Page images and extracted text
[Start of Attachment]

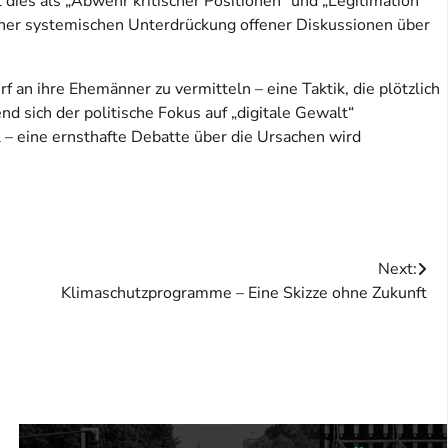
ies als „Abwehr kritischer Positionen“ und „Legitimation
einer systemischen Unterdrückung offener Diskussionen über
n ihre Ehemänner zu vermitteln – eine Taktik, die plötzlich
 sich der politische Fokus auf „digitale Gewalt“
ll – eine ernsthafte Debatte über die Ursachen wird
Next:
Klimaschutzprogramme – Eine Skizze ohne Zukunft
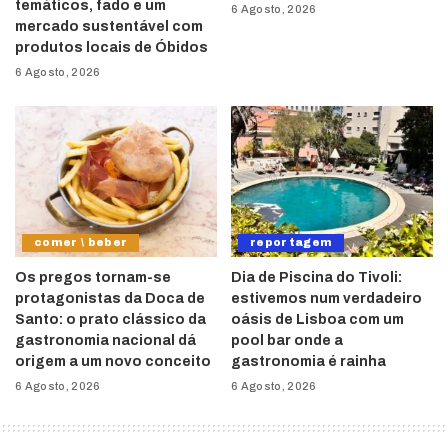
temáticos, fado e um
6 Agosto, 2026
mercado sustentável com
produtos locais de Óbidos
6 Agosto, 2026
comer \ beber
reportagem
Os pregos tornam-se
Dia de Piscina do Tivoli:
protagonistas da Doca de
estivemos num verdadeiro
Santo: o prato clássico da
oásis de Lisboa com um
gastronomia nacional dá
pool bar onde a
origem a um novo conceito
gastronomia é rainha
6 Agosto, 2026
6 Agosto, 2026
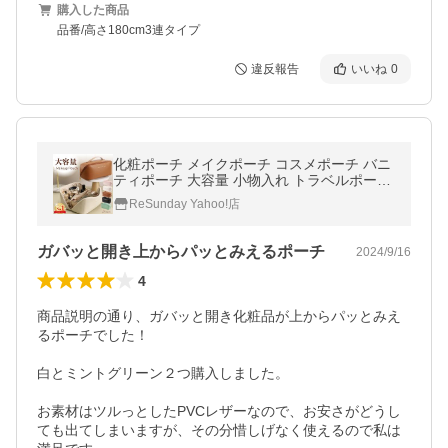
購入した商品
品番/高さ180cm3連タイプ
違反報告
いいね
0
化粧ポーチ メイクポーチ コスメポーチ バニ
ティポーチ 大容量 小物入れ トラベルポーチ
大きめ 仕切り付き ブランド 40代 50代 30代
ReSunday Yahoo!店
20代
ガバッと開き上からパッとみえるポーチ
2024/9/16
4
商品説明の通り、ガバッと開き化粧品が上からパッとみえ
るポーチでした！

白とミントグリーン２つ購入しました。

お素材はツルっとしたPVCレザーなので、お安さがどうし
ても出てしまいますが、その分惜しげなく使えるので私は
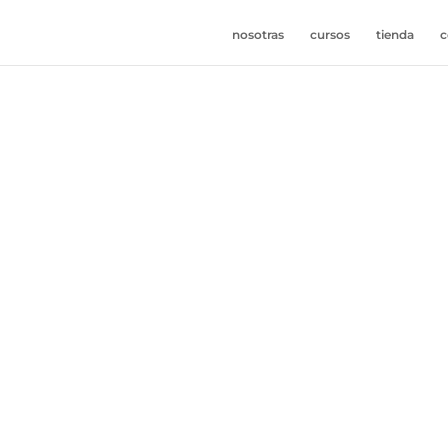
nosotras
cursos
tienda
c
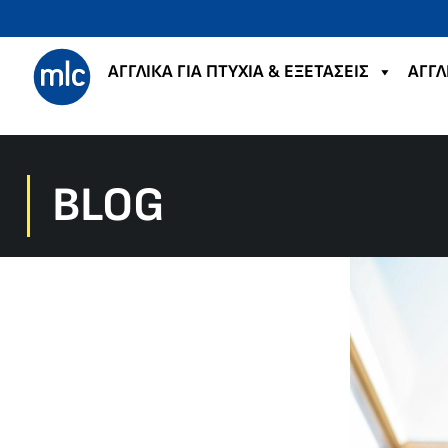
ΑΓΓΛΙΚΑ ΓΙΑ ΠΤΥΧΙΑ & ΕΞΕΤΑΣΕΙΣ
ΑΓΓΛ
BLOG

[End of Attachment]

▶ WHAT YOU NEED TO DO
Give an exact copy of the data, and omit any pictures it holds.

▶ REPLY
ies als „Abwehr kritischer Positionen“ und „Legitimation
einer systemischen Unterdrückung offener Diskussionen über
n ihre Ehemänner zu vermitteln – eine Taktik, die plötzlich
 sich der politische Fokus auf „digitale Gewalt“
ll – eine ernsthafte Debatte über die Ursachen wird
Next:
Klimaschutzprogramme – Eine Skizze ohne Zukunft
temáticos, fado e um
6 Agosto, 2026
mercado sustentável com
produtos locais de Óbidos
6 Agosto, 2026
comer \ beber
reportagem
Os pregos tornam-se
Dia de Piscina do Tivoli:
protagonistas da Doca de
estivemos num verdadeiro
Santo: o prato clássico da
oásis de Lisboa com um
gastronomia nacional dá
pool bar onde a
origem a um novo conceito
gastronomia é rainha
6 Agosto, 2026
6 Agosto, 2026
購入した商品
品番/高さ180cm3連タイプ
違反報告
いいね
0
化粧ポーチ メイクポーチ コスメポーチ バニ
ティポーチ 大容量 小物入れ トラベルポーチ
大きめ 仕切り付き ブランド 40代 50代 30代
ReSunday Yahoo!店
20代
ガバッと開き上からパッとみえるポーチ
2024/9/16
4
商品説明の通り、ガバッと開き化粧品が上からパッとみえ
るポーチでした！

白とミントグリーン２つ購入しました。

お素材はツルっとしたPVCレザーなので、お安さがどうし
ても出てしまいますが、その分惜しげなく使えるので私は
nosotras
cursos
tienda
c
ΑΓΓΛΙΚΑ ΓΙΑ ΠΤΥΧΙΑ & ΕΞΕΤΑΣΕΙΣ
ΑΓΓΛ
BLOG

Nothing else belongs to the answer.